**Directions**
Copy each record exactly as it reads, leaving out any pictures it holds.

**Material provided**
- - - - -

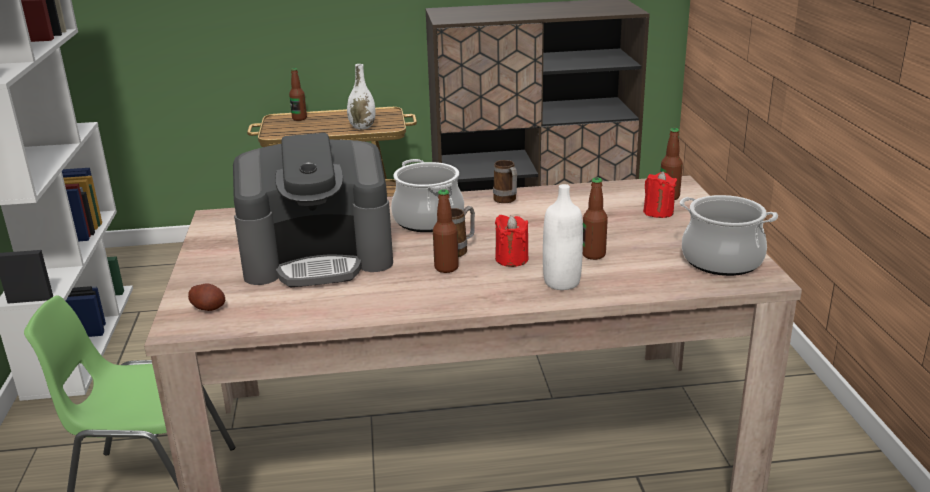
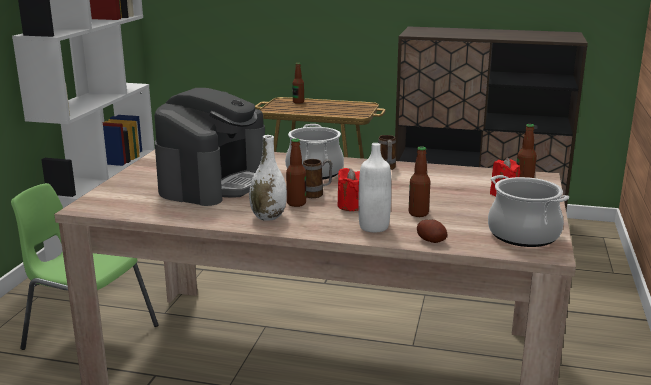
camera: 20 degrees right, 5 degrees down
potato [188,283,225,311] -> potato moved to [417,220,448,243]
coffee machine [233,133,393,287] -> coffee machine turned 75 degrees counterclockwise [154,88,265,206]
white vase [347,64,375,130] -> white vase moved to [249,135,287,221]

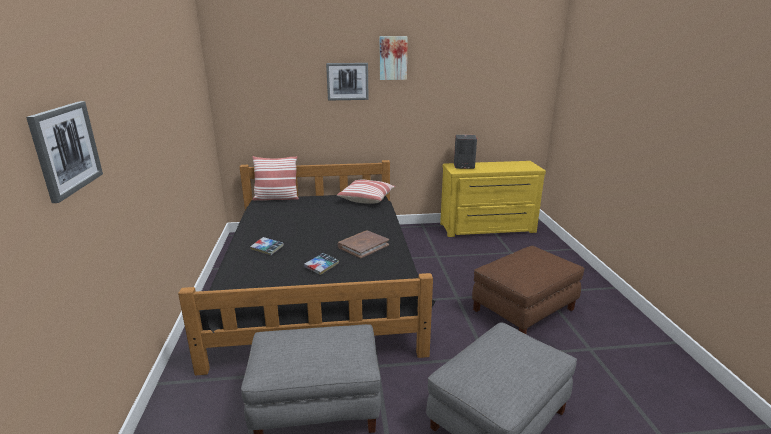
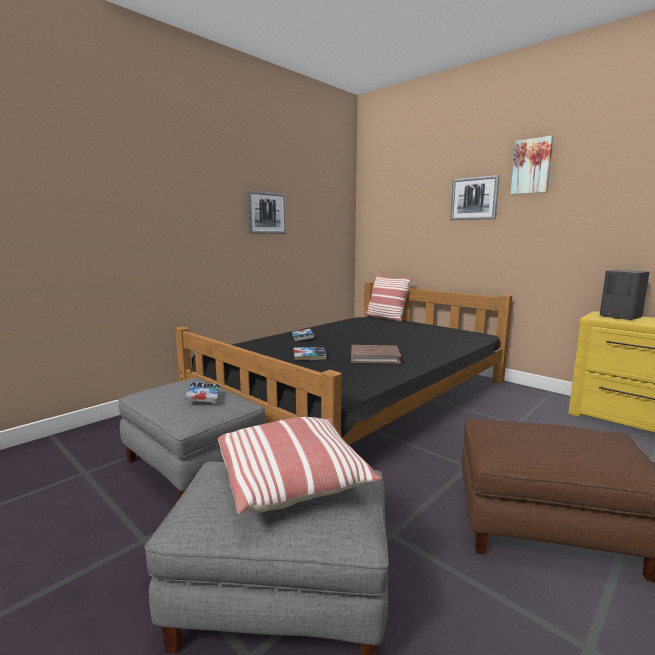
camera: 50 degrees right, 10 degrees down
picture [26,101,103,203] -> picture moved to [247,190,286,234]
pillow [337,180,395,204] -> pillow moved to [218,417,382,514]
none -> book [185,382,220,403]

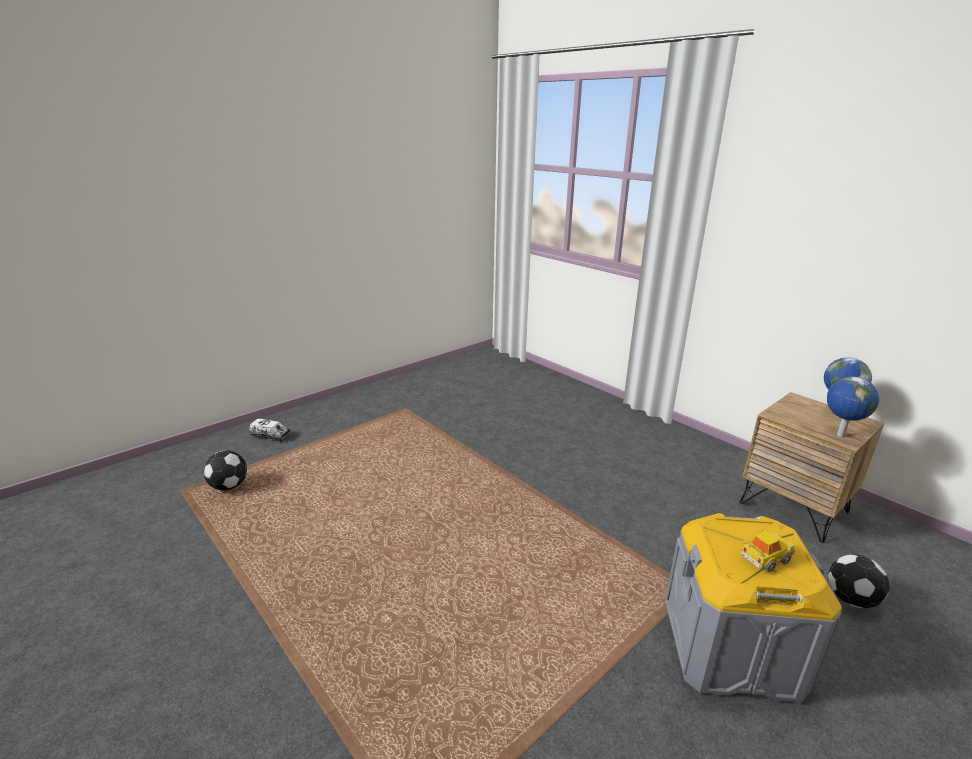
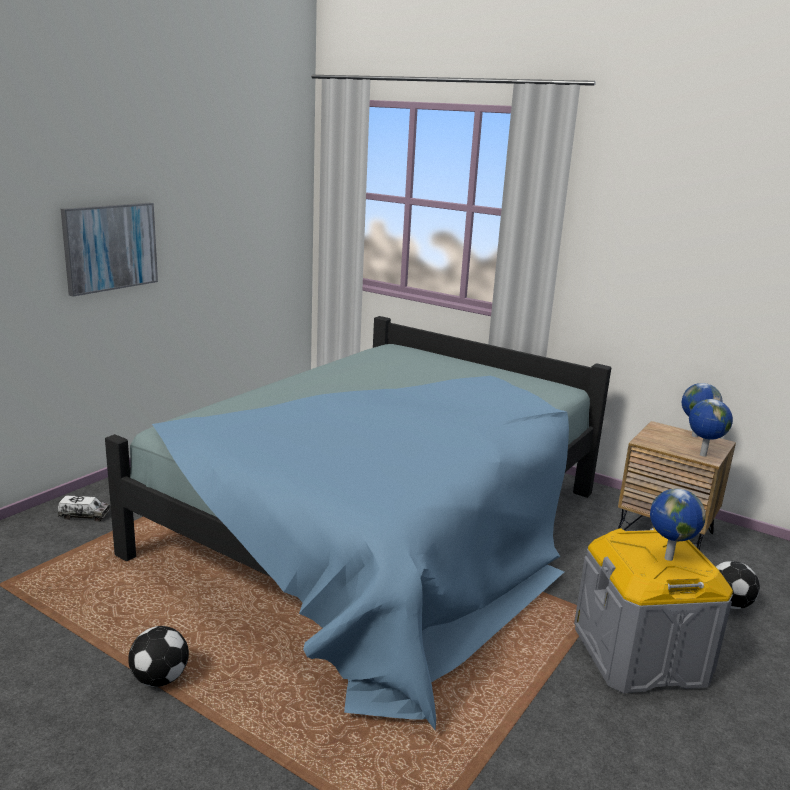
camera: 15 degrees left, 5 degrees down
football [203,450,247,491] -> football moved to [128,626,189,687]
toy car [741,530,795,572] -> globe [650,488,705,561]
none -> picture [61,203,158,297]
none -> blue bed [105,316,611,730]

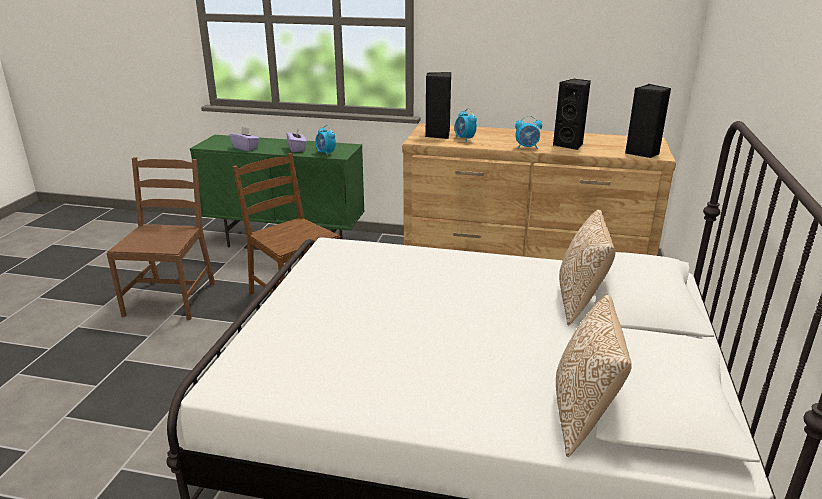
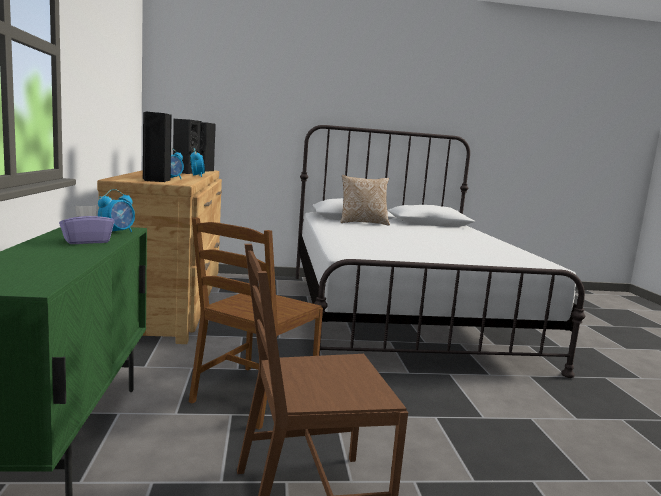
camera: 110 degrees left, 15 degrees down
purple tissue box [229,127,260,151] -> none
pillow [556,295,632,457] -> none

- - - - -

**Exercise response**
camera: 20 degrees right, 5 degrees down
potato [188,283,225,311] -> potato moved to [417,220,448,243]
coffee machine [233,133,393,287] -> coffee machine turned 75 degrees counterclockwise [154,88,265,206]
white vase [347,64,375,130] -> white vase moved to [249,135,287,221]

camera: 50 degrees right, 10 degrees down
picture [26,101,103,203] -> picture moved to [247,190,286,234]
pillow [337,180,395,204] -> pillow moved to [218,417,382,514]
none -> book [185,382,220,403]

camera: 15 degrees left, 5 degrees down
football [203,450,247,491] -> football moved to [128,626,189,687]
toy car [741,530,795,572] -> globe [650,488,705,561]
none -> picture [61,203,158,297]
none -> blue bed [105,316,611,730]

camera: 110 degrees left, 15 degrees down
purple tissue box [229,127,260,151] -> none
pillow [556,295,632,457] -> none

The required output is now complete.